A per-protocol analysis, by contrast, only looks at patients who followed the study rules completely. This tends to show a larger treatment effect because it strips out the noise of non-adherence. Both numbers are informative. The intention-to-treat result tells you what to expect when you assign a treatment to a population. The per-protocol result tells you what’s possible when patients stick with it perfectly. In one major heart rhythm trial (CABANA), the intention-to-treat analysis showed no statistically significant benefit of one procedure over drug therapy, but the per-protocol analysis showed a meaningfully larger effect, highlighting how adherence alone can shift the apparent efficacy of a treatment.
What Gets Measured as an “Outcome”
Efficacy is only as meaningful as the outcome it’s measuring, and not all trials measure the thing you’d most care about. Sometimes researchers use surrogate endpoints: lab values or biomarkers that stand in for the actual health outcome. Blood pressure reduction, for example, is a validated surrogate for stroke risk. Decades of trials have confirmed that lowering systolic blood pressure reliably reduces the chance of stroke, so a blood pressure trial doesn’t need to wait years for strokes to occur. It can measure blood pressure changes over a shorter period in a smaller group.
This approach makes trials faster and more practical, but surrogate endpoints aren’t always reliable proxies. A drug might improve a lab number without actually making patients live longer or feel better. When reading about a treatment’s efficacy, it’s worth noting whether the trial measured something you’d directly care about (survival, symptom relief, fewer hospitalizations) or a surrogate marker that may or may not translate to those outcomes.
How the FDA Uses Efficacy for Approval
For a new drug or biologic to reach the market in the United States, the FDA requires “substantial evidence of effectiveness.” For decades, this was interpreted as needing at least two adequate, well-controlled clinical trials showing the treatment works. In 1997, Congress introduced more flexibility: a single trial plus confirmatory evidence could also meet the standard.
Beyond the number of trials, the FDA considers the strength of the evidence holistically. Trial design, the endpoints chosen, statistical methods, and the size of the observed effect all factor in. A treatment for a life-threatening disease with no existing options might be approved on less extensive evidence than one entering a crowded market for a mild condition. The standard isn’t a single fixed threshold but a judgment call that weighs certainty of benefit against the urgency of the medical need.

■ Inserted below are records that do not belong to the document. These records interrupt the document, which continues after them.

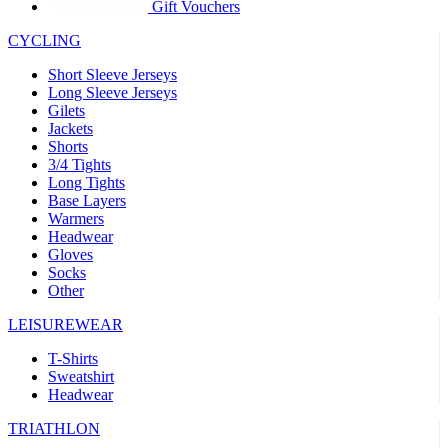
product[30005594]
www.kalas.cc
1 year
Gift Vouchers
product[30000110]
www.kalas.cc
1 year
CYCLING
product[30005310]
www.kalas.cc
1 year
Short Sleeve Jerseys
product[30005180]
www.kalas.cc
1 year
Long Sleeve Jerseys
Gilets
product[30000314]
www.kalas.cc
1 year
Jackets
Shorts
product[30000037]
www.kalas.cc
1 year
3/4 Tights
product[30000107]
www.kalas.cc
1 year
Long Tights
Base Layers
product[30000081]
www.kalas.cc
1 year
Warmers
product[30000332]
www.kalas.cc
1 year
Headwear
Gloves
product[30000215]
www.kalas.cc
1 year
Socks
Other
product[30005728]
www.kalas.cc
1 year
product[30005590]
www.kalas.cc
1 year
LEISUREWEAR
product[30004881]
www.kalas.cc
1 year
T-Shirts
Sweatshirt
product[30000233]
www.kalas.cc
1 year
Headwear
product[30000421]
www.kalas.cc
1 year
TRIATHLON
product[30000441]
www.kalas.cc
1 year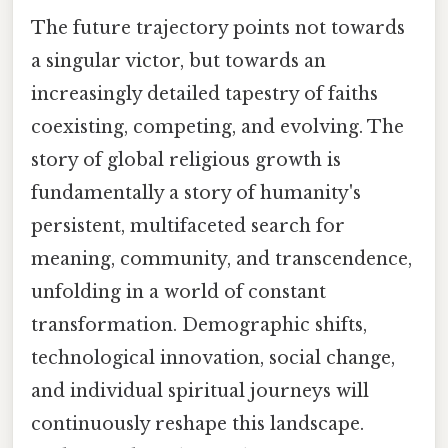
The future trajectory points not towards
a singular victor, but towards an
increasingly detailed tapestry of faiths
coexisting, competing, and evolving. The
story of global religious growth is
fundamentally a story of humanity's
persistent, multifaceted search for
meaning, community, and transcendence,
unfolding in a world of constant
transformation. Demographic shifts,
technological innovation, social change,
and individual spiritual journeys will
continuously reshape this landscape.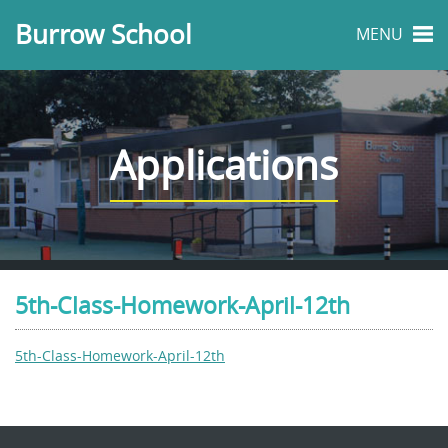
Burrow School
MENU
Applications
5th-Class-Homework-April-12th
5th-Class-Homework-April-12th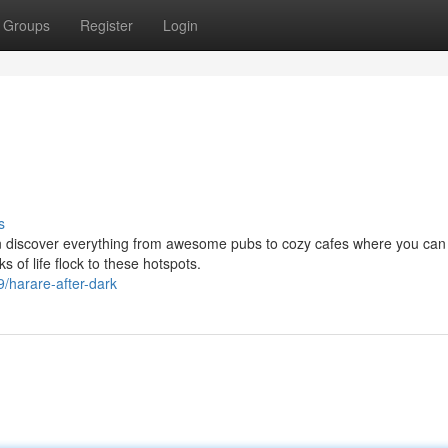
Groups
Register
Login
s
an discover everything from awesome pubs to cozy cafes where you can 
s of life flock to these hotspots.
harare-after-dark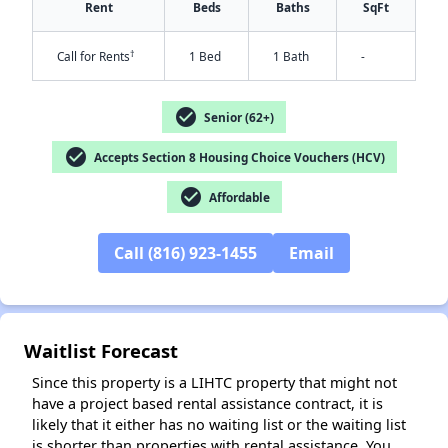
Rent
Beds
Baths
SqFt
†
Call for Rents
1 Bed
1 Bath
-
check_circle
Senior (62+)
check_circle
Accepts Section 8 Housing Choice Vouchers (HCV)
check_circle
Affordable
✕
Call (816) 923-1455
Email
Waitlist Forecast
Since this property is a LIHTC property that might not
have a project based rental assistance contract, it is
likely that it either has no waiting list or the waiting list
is shorter than properties with rental assistance. You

Why the Distinction Matters to You
When you see a headline saying a new vaccine is “95% effective” or a drug “cuts risk by half,” those numbers almost always come from efficacy trials conducted under controlled conditions. They represent the ceiling of what the treatment can do. Real-world performance typically comes in somewhat lower, not because the treatment failed, but because life introduces variability that clinical trials are designed to eliminate.
Knowing this doesn’t mean you should distrust efficacy data. It means you can interpret it more accurately. A treatment with high efficacy that also shows strong effectiveness in follow-up studies is one you can feel genuinely confident about. And when relative risk reductions sound dramatic, converting them to absolute numbers gives you a grounded sense of how much difference the treatment is likely to make for someone like you.